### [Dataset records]
☆ ☆ ☆
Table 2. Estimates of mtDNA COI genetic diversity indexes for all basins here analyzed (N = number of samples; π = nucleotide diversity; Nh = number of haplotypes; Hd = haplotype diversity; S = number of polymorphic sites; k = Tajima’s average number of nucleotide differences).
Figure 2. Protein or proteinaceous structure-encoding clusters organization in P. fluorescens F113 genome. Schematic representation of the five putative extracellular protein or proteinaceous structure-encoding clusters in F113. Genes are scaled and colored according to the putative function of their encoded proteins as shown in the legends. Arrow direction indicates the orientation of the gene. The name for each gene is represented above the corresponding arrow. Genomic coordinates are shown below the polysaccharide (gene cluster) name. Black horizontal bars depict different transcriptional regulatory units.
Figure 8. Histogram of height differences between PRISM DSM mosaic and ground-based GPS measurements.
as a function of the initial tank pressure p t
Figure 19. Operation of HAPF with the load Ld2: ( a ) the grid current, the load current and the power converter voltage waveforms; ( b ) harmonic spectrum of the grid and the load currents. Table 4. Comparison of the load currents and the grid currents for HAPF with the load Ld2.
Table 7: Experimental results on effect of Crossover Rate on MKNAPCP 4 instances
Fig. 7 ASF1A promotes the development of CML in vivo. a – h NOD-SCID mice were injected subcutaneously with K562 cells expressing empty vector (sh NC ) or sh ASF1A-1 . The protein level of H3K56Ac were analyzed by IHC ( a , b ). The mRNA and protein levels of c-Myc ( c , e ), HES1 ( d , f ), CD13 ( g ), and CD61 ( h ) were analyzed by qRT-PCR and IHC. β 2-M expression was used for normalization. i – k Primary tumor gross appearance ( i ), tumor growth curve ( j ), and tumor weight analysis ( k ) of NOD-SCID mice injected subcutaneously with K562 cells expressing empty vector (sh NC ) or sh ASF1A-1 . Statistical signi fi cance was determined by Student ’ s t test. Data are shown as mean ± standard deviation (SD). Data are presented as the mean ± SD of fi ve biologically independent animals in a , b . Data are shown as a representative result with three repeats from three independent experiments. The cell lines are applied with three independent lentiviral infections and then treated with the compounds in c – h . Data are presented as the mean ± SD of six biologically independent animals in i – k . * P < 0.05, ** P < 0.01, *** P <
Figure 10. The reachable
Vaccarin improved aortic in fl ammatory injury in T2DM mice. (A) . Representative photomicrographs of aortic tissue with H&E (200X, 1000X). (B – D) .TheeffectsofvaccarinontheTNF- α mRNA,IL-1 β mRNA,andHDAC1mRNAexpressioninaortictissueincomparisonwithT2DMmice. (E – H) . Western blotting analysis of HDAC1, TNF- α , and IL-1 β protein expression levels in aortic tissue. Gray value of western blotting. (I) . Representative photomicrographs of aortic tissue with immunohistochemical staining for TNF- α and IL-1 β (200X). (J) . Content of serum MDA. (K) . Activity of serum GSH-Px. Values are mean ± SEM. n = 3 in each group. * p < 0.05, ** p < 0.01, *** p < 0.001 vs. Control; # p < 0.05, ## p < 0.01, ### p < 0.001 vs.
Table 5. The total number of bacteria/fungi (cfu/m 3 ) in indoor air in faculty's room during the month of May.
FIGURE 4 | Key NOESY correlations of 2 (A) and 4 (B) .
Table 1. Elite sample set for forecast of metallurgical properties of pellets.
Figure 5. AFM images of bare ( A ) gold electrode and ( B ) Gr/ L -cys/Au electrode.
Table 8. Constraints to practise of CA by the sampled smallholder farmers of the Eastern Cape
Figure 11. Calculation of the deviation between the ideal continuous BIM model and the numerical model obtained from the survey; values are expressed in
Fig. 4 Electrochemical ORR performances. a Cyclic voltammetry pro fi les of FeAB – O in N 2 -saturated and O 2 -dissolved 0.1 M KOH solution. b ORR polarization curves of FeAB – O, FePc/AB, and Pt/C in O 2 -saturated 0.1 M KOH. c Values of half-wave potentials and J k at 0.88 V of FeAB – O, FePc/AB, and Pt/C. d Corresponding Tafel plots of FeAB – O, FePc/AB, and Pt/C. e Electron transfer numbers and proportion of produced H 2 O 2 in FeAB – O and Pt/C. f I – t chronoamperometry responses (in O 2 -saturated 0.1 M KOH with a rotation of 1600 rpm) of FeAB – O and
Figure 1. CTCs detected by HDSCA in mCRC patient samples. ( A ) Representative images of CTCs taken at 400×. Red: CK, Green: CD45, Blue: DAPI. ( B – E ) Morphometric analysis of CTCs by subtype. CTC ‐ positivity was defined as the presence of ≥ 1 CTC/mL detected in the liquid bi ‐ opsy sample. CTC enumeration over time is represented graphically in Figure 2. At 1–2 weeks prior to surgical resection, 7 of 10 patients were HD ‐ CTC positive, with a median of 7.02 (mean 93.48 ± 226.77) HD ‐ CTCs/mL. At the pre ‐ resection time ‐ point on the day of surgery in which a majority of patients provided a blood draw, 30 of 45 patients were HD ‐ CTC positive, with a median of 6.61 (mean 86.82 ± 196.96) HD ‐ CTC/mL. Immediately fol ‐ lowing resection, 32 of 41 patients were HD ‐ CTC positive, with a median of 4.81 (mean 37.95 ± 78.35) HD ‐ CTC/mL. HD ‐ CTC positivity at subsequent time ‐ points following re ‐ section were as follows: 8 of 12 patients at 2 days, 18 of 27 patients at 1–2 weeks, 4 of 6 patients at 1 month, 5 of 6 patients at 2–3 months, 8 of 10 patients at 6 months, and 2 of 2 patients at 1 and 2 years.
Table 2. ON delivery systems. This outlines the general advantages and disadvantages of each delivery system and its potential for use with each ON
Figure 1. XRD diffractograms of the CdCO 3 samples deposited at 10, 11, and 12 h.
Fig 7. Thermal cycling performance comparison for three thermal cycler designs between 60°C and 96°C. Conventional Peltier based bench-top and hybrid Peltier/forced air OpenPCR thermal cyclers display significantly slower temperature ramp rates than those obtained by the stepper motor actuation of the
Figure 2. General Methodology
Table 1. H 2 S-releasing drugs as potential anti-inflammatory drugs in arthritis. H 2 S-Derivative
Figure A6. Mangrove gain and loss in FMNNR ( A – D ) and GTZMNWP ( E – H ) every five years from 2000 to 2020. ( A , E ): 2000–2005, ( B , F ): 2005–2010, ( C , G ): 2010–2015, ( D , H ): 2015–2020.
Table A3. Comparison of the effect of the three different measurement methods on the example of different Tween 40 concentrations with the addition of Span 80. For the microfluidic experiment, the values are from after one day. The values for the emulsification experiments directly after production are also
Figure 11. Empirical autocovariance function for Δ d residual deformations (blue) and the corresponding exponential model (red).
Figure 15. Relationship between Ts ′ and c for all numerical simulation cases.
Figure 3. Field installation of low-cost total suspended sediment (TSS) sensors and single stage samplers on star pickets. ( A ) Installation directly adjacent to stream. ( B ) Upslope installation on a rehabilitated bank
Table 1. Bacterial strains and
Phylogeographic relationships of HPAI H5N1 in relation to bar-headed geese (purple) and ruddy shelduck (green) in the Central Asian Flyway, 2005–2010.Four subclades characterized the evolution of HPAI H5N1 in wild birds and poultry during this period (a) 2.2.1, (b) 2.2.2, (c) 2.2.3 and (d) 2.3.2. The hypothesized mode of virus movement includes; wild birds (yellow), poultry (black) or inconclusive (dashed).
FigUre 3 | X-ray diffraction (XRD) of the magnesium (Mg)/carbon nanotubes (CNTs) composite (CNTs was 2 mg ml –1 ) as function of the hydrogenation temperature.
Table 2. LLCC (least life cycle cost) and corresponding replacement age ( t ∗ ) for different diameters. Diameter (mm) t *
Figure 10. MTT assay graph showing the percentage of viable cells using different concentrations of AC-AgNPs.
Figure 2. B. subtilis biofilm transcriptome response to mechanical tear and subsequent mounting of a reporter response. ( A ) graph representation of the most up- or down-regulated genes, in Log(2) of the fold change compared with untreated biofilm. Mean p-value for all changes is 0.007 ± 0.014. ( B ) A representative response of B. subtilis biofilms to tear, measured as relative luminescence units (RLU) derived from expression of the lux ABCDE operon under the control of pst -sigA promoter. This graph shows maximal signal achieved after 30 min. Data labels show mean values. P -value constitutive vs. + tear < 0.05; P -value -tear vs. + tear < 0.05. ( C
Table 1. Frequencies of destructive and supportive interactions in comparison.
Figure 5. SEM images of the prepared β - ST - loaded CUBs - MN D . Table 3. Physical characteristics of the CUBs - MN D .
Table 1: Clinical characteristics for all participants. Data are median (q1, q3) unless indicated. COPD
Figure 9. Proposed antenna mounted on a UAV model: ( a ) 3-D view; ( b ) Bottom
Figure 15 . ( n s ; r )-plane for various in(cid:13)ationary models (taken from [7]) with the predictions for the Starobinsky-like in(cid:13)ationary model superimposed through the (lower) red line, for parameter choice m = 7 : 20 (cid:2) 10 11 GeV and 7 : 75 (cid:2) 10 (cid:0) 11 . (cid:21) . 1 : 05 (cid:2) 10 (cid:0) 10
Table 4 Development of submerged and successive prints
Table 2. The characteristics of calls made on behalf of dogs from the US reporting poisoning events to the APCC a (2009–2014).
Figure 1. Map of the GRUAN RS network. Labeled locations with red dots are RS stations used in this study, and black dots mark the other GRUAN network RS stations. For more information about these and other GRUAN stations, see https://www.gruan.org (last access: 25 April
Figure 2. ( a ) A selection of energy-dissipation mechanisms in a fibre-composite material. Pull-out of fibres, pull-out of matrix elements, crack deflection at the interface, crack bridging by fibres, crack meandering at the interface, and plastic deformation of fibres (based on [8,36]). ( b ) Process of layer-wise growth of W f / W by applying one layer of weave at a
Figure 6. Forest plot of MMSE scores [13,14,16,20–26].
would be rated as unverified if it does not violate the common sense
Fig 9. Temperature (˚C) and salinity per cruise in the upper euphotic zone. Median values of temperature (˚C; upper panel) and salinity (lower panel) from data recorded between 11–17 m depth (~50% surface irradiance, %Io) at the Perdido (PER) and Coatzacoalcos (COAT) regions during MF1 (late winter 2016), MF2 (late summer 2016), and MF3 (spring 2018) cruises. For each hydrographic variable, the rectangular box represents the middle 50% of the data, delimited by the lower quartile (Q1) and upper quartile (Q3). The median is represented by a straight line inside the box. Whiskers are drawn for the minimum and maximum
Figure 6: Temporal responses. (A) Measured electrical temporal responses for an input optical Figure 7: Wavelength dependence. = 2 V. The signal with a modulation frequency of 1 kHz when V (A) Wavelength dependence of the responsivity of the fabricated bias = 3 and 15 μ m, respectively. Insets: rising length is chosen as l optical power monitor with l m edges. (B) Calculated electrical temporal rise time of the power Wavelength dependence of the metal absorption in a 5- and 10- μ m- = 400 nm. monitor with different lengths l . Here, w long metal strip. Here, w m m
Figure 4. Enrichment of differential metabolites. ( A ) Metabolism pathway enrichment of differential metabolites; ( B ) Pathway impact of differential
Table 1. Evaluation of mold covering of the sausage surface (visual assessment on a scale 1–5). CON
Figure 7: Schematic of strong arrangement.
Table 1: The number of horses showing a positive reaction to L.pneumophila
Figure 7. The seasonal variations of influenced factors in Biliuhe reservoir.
☆ ☆ ☆
### [Task goal]
Look above for the line with "Figure 2. Protein" and the line with "Table 7: Experimental". Retype those two lines and every line between them exactly, adding nothing.

### [Response area]
Figure 2. Protein or proteinaceous structure-encoding clusters organization in P. fluorescens F113 genome. Schematic representation of the five putative extracellular protein or proteinaceous structure-encoding clusters in F113. Genes are scaled and colored according to the putative function of their encoded proteins as shown in the legends. Arrow direction indicates the orientation of the gene. The name for each gene is represented above the corresponding arrow. Genomic coordinates are shown below the polysaccharide (gene cluster) name. Black horizontal bars depict different transcriptional regulatory units.
Figure 8. Histogram of height differences between PRISM DSM mosaic and ground-based GPS measurements.
as a function of the initial tank pressure p t
Figure 19. Operation of HAPF with the load Ld2: ( a ) the grid current, the load current and the power converter voltage waveforms; ( b ) harmonic spectrum of the grid and the load currents. Table 4. Comparison of the load currents and the grid currents for HAPF with the load Ld2.
Table 7: Experimental results on effect of Crossover Rate on MKNAPCP 4 instances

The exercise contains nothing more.